Когда он проходит мимо с двумя мисками супа в руках, бывает, что кто-нибудь рискнет спросить:
— Доктор! Когда разрешите зайти перевязать ногу?
— Когда вам будет угодно, — отвечает Гарри.
Глаза несчастного, который осмелился спросить, сияют. Оказывается, с доктором можно разговаривать: он не выбьет тебе зуб или носком сапога не ударит тебя в пах, как капо.
Странно. Почему судьба остановилась именно на нем. Начальник лагеря оберегает его, считая Гарри неотъемлемой принадлежностью комнаты для больных. Ему даже выдали белый шелковый плащ, отнятый, конечно, у кого-то, кого привезли сюда.
— Доктор! Сделай себе из этого белый халат. Пусть все видят и знают, что в лагере есть врач. Сшей себе из этой ленты красный крест на рукав. Большой крест, чтобы он был виден издали.
Во время проверок он стоит отдельно, хотя даже капо и другие лагерные надзиратели — в общих рядах. Но врач в белом халате с громадным красным крестом на рукаве — как бы князь среди лагерных аристократов.
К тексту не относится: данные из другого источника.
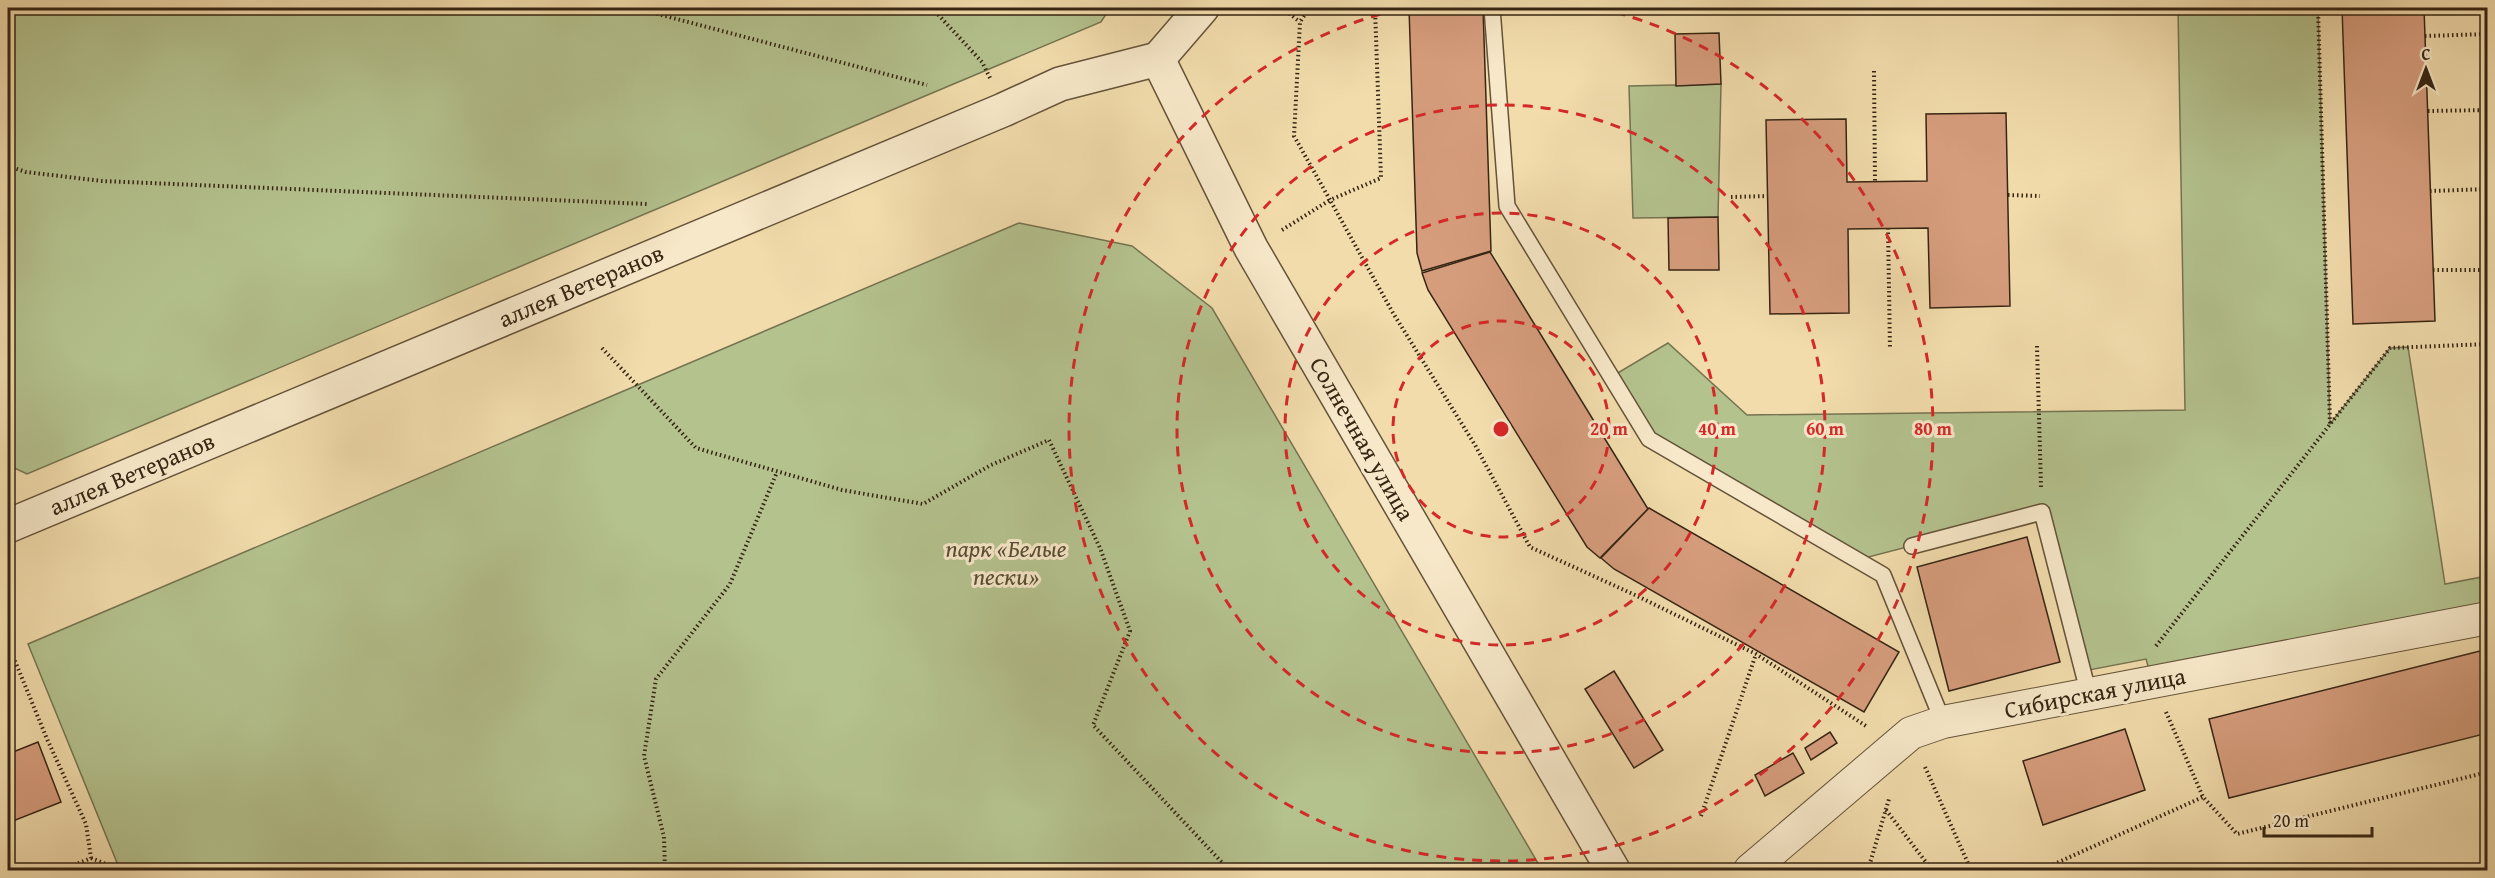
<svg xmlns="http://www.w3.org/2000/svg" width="2495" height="878" viewBox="0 0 2495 878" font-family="'Gentium Book Plus',serif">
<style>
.green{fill:#b4c28e;stroke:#757450;stroke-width:1.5}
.building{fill:#d69d7d;stroke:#362513;stroke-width:1.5}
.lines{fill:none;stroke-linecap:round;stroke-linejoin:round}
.service-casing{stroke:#655339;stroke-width:18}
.minor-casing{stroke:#655339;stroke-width:34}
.tertiary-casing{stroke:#655339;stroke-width:36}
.path{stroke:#362513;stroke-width:4;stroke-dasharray:1.5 3;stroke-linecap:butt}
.service{stroke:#f7e8c9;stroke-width:15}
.minor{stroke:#f7e8c9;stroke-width:32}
.tertiary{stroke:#f7e8c9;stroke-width:33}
.ring{fill:none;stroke:#d62828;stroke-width:3;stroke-dasharray:10 8}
.labels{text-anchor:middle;stroke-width:6;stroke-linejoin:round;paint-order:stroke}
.street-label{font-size:24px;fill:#362513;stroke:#f7e8c9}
.park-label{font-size:24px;font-style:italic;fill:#564c32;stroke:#f7e8c9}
.centre{fill:#d62828;stroke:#f7e8c9;stroke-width:3}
.ring-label{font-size:18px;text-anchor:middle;font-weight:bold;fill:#d62828;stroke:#f7e8c9;stroke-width:6;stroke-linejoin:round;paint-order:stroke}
</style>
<rect width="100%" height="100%" fill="#f2dcac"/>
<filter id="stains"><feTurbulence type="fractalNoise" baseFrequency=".00333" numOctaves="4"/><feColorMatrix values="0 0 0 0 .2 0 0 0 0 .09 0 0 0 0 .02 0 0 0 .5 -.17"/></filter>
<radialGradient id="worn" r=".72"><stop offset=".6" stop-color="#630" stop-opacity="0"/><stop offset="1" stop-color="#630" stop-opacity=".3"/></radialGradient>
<!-- green -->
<g class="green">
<polygon points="8,8 1110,8 1101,22 27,474 8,465"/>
<polygon points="2178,8 2318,8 2330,424 2390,348 2408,347 2445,584 2487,576 2487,618 2153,683 2146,659 2084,671 2042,512 1857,560 1649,439 1611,377 1668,343 1747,415 2185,410"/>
<polygon points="1721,84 1718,217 1633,218 1629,86"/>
<polygon points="1019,223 1132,246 1212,308 1542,870 120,870 28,644"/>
</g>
<!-- building -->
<g class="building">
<polygon points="1409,8 1483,8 1491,251 1422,271 1417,253"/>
<polygon points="2342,8 2424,8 2435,321 2353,324"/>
<polygon points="1719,33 1721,84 1676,86 1675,34"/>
<polygon points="2006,113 2010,306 1930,308 1928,228 1848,229 1849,313 1770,314 1766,120 1846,119 1847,182 1927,181 1926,114"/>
<polygon points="1718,217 1719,270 1669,270 1668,218"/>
<polygon points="1490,252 1648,509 1600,558 1587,547 1428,290 1422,273"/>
<polygon points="1649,508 1899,652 1864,712 1614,569 1601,558"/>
<polygon points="2027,537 2060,662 1949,691 1917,567"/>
<polygon points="2488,649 2488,733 2229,798 2209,719"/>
<polygon points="1614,671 1663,750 1634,768 1585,689"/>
<polygon points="2125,729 2145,790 2043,825 2023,761"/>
<polygon points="1830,732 1837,743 1811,760 1805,748"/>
<polygon points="38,742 61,802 8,823 8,754"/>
<polygon points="1793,753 1804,773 1765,796 1755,775"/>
</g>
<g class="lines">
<!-- service casing -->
<g class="service-casing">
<g id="service">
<polyline points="1492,8 1507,206 1649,439 1883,575 1943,722"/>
<polyline points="1912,546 2042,512 2089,695"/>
</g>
</g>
<!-- minor casing -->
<g class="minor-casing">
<polyline id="minor" points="1750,870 1911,733 1943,722 2488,618"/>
</g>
<!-- tertiary casing -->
<g class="tertiary-casing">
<g id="tertiary">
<polyline points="1158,59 1251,248 1613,870"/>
<polyline points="1158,59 1202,8"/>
<polyline points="8,526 1003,110 1060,84 1158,59"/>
</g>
</g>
<!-- path -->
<g class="path">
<polyline points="635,8 927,85"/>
<polyline points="932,8 982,62 990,78"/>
<polyline points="1282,8 1300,22"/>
<polyline points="1309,8 1300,22 1294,136 1330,200 1381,178 1375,8"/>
<polyline points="2318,8 2330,424"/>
<polyline points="2425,36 2488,34"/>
<polyline points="1874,71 1875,182"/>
<polyline points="2428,111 2488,110"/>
<polyline points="8,166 26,172 102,181 647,204"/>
<polyline points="2430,191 2488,189"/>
<polyline points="2008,195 2040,196"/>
<polyline points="1731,197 1768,196"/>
<polyline points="1888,228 1890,349"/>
<polyline points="1282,230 1330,200 1393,313 1475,445 1530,547 1635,595 1756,654 1866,726"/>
<polyline points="2433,270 2488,270"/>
<polyline points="2037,346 2041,487"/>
<polyline points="602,348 696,448 842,490 923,504 991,465 1049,440 1100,548 1130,631 1093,725 1229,870"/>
<polyline points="8,644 47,739 86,824 91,858 62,870"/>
<polyline points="2156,646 2390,348 2488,344"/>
<polyline points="2166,712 2203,797 2237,834 2488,772"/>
<polyline points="1925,767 1971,870"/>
<polyline points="1886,810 1932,870"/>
<polyline points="1701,816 1756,654"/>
<polyline points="91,858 121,870"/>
<polyline points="665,870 664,837 644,756 656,679 730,584 777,472"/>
<polyline points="1868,870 1889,799"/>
<polyline points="2041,870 2203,797"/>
</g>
<!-- service -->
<use href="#service" class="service"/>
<!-- minor -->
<use href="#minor" class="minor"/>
<!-- tertiary -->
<use href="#tertiary" class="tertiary"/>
</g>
<!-- distance rings -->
<g class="ring">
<circle cx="1501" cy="429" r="108"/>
<circle cx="1501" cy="429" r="216"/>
<circle cx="1501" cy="429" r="324"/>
<path d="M1598 8A432 432 0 1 1 1404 8"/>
</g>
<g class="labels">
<!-- street labels -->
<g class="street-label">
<text transform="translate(581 286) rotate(-23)" y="8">аллея Ветеранов</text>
<text transform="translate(1362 439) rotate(60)" y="8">Солнечная улица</text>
<text transform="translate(132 474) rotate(-23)" y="8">аллея Ветеранов</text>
<text transform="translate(2095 693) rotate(-11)" y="8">Сибирская улица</text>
</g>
<!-- park labels -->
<g class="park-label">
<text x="1006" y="557">парк «Белые<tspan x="1006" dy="28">пески»</tspan></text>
</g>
</g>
<circle cx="1501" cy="429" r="9" class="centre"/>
<g class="ring-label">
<text x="1609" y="435">20 m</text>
<text x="1717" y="435">40 m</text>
<text x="1825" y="435">60 m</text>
<text x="1933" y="435">80 m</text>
</g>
<!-- margin -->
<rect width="2495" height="878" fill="none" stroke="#f2dcac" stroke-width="30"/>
<rect x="9" y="9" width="2477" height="860" fill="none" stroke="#362513" stroke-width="3"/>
<rect x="15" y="15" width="2465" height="848" fill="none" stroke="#362513" stroke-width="1.5"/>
<!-- north arrow -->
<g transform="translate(2426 69)" stroke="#f7e8c9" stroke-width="4.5" paint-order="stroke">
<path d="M0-4.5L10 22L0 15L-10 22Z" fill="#362513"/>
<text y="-9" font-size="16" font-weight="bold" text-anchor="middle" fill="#362513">С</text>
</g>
<!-- scale -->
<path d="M2264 827v9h108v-9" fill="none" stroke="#362513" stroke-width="3"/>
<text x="2273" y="827" font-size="18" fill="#362513" stroke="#f7e8c9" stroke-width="4.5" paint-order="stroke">20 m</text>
<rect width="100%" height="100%" filter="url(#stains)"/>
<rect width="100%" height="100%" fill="url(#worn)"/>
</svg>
Судьба заступилась за него, сделав именно его, Гарри, своим баловнем.
В шкафу выстроены бутылки. И на столе тоже стоят бутылки. Так это выглядит лучше, внушительнее. На столе разные медицинские баночки, мисочки, в них приправы и мази. Многие из этапников взяли с собой лекарства в лагерь на всякий случай.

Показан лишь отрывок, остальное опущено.